Yes. Under Presidential Decree No. 851, all rank-and-file employees in the private sector are entitled to 13th month pay equal to 1/12 of their total basic salary earned in the calendar year. Payment must be made on or before 24 December. There are no exemptions, including for probationary employees who have completed at least one month of service. The first PHP90,000 is tax-exempt.

What is the Alien Employment Permit (AEP) and who needs one?

An AEP is a work authorisation issued by DOLE to foreign nationals intending to engage in gainful employment in the Philippines. It is required for virtually all foreign workers, regardless of the nature or duration of employment, unless expressly exempt by law (e.g., certain treaty-protected roles, diplomatic personnel). Updated rules under DOLE DO 248 (effective February 2025) introduced a mandatory Economic Needs Test and Skills Transfer Programme requirement.
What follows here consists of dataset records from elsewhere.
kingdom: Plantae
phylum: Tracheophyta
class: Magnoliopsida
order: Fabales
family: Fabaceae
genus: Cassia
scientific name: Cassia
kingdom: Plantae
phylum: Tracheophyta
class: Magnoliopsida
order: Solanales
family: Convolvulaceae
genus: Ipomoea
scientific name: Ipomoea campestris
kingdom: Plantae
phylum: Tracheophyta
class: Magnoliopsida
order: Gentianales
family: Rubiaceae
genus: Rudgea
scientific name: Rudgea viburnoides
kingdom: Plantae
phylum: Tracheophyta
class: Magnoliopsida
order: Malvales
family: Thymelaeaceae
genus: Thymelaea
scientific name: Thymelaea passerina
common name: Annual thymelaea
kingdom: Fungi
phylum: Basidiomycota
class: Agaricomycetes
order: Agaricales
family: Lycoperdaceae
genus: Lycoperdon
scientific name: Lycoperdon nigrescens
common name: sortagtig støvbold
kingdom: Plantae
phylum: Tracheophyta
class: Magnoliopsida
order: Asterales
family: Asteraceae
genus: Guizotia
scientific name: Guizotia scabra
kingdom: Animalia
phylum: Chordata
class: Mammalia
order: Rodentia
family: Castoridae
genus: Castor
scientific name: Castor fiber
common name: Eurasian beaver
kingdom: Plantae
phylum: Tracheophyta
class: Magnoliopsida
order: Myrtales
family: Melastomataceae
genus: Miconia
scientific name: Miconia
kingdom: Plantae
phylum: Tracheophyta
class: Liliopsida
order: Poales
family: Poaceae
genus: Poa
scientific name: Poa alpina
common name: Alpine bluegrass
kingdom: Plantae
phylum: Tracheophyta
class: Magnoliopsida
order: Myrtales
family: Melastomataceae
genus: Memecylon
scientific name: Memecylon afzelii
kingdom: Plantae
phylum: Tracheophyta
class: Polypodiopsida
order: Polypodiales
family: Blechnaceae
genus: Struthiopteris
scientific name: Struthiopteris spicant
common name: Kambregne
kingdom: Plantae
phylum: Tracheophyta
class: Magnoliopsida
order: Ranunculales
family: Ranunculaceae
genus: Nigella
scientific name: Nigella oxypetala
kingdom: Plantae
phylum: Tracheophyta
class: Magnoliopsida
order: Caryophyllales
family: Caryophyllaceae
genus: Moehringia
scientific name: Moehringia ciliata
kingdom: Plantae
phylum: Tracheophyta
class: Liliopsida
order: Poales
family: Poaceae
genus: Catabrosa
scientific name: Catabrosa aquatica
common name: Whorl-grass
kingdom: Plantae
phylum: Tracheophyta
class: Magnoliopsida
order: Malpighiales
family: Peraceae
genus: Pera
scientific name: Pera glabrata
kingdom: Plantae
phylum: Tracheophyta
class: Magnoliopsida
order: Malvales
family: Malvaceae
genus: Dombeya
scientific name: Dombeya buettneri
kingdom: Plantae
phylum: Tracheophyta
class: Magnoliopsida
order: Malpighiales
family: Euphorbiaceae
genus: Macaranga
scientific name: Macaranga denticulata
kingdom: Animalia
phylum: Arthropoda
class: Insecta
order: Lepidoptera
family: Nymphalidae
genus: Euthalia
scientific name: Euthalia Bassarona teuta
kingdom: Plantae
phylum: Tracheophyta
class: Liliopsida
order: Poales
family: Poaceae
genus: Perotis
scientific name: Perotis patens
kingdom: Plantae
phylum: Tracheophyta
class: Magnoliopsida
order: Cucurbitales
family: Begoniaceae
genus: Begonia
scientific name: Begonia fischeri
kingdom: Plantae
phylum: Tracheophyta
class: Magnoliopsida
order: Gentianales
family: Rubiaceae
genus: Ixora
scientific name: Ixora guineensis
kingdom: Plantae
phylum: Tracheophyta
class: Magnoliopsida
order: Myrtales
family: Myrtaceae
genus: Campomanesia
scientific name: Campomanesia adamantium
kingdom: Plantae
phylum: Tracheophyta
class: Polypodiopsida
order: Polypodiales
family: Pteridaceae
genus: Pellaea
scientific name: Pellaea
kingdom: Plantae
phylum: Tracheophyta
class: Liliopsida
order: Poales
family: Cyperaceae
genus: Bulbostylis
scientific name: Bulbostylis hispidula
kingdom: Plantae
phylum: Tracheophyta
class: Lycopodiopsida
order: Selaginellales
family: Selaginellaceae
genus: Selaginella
The AEP must be secured before the foreign national commences work, and is a prerequisite for the 9(g) Pre-Arranged Employment Visa.

How do I hire employees in the Philippines without setting up an entity?

The most practical and compliant route is through an Employer of Record (EOR). An EOR such as AYP employs workers on your behalf through a locally incorporated entity, handling all payroll processing, statutory contributions, BIR filings, and labour law compliance. You retain full operational control of the employee's day-to-day work. This eliminates the need to establish a local company, obtain a business permit, or manage government remittances independently, significantly reducing both setup time and ongoing compliance risk.